Seven hundred and twenty-eight thousand tonnes of subsidised lime were used between October 1974 and September 1975 and 1,098,000 tonnes the following year. A sample field inquiry shows an uptake of about 708,000 tonnes in 1977.

Is the Minister aware that the downturn in sales is taking place in areas that can least afford it, namely areas with high rainfall and marginal land? Is he further aware of the tremendous job loss that has occurred in the lime quarries of Scotland since the subsidy was removed?

The hon. Gentleman should not exaggerate the position. I do not think there has been a tremendous loss of jobs, bearing in mind that the decline in lime use is so limited. How-ever, if the hon.
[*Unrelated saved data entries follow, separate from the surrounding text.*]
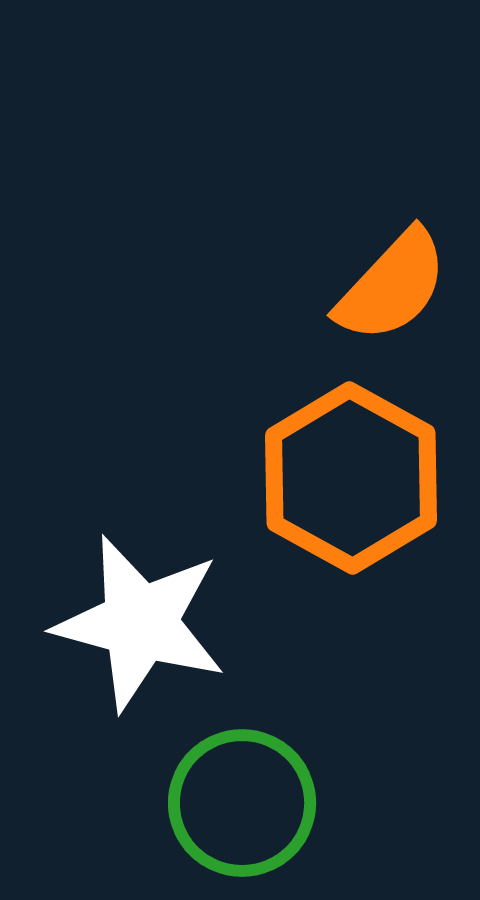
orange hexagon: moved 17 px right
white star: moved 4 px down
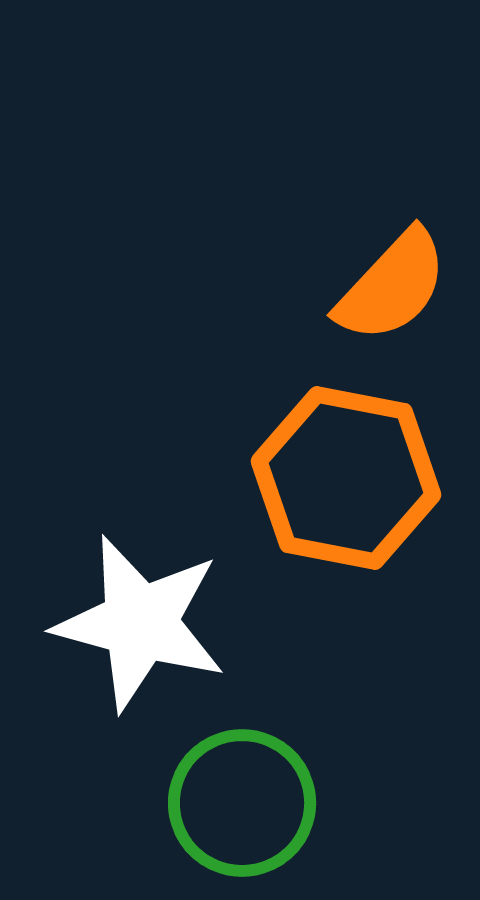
orange hexagon: moved 5 px left; rotated 18 degrees counterclockwise
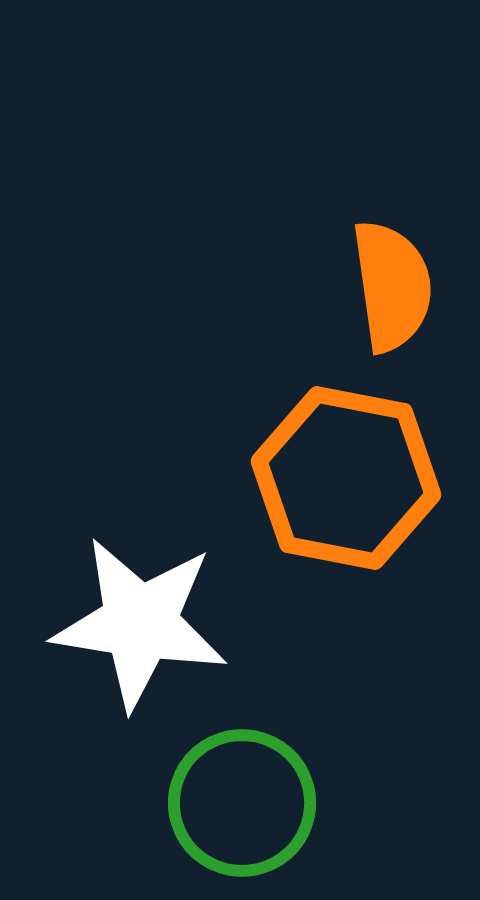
orange semicircle: rotated 51 degrees counterclockwise
white star: rotated 6 degrees counterclockwise
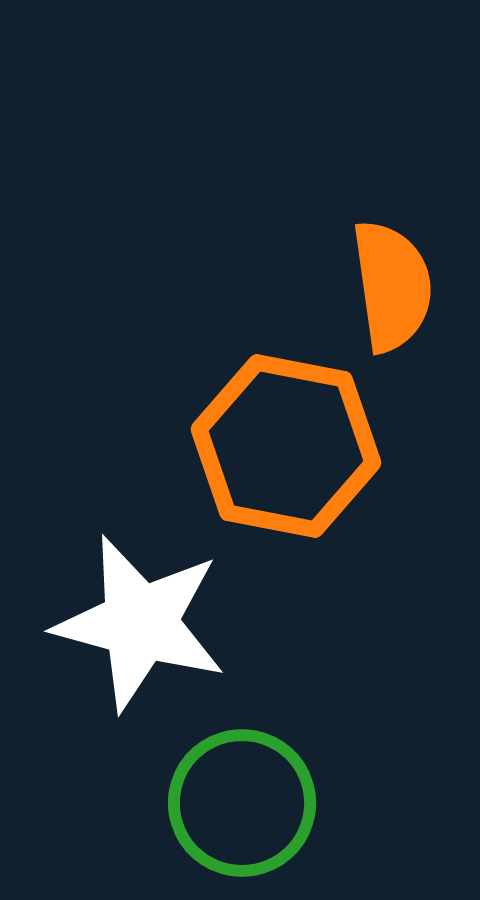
orange hexagon: moved 60 px left, 32 px up
white star: rotated 6 degrees clockwise
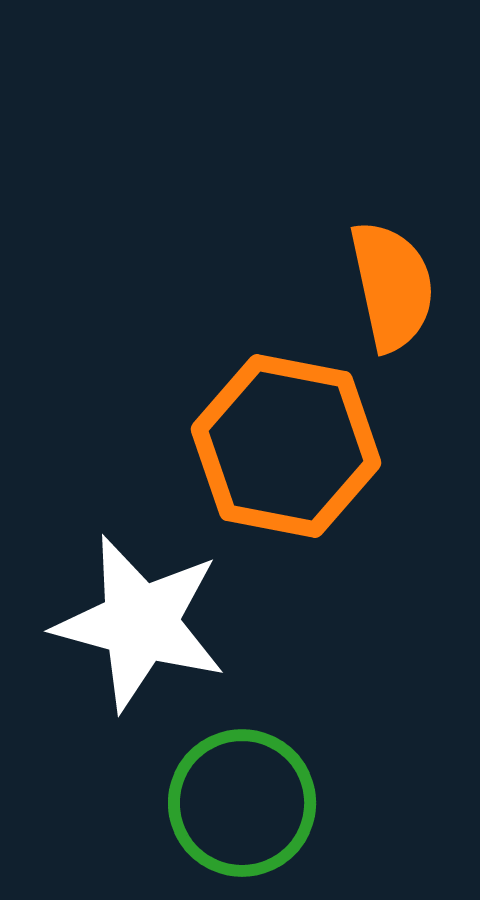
orange semicircle: rotated 4 degrees counterclockwise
Gentleman has any evidence to show that advice or encouragement will lead to an intelligent use of lime, even if it is not subsidised, I shall be glad to listen to his representations.

How does the refusal to reintroduce the lime subsidy square with the Government's promise to increase home food production, arid does the Minister not accept that a relatively tiny amount of lime subsidy can reap great rewards in increased efficiency and food production in Scotland?

This is what happens when one has too many agricultural experts in one party. I must tell the hon. Gentleman that production is increasing and that there is no evidence of any serious decline in the use of lime. It is well understood by most intelligent farmers that lime is beneficial to their land.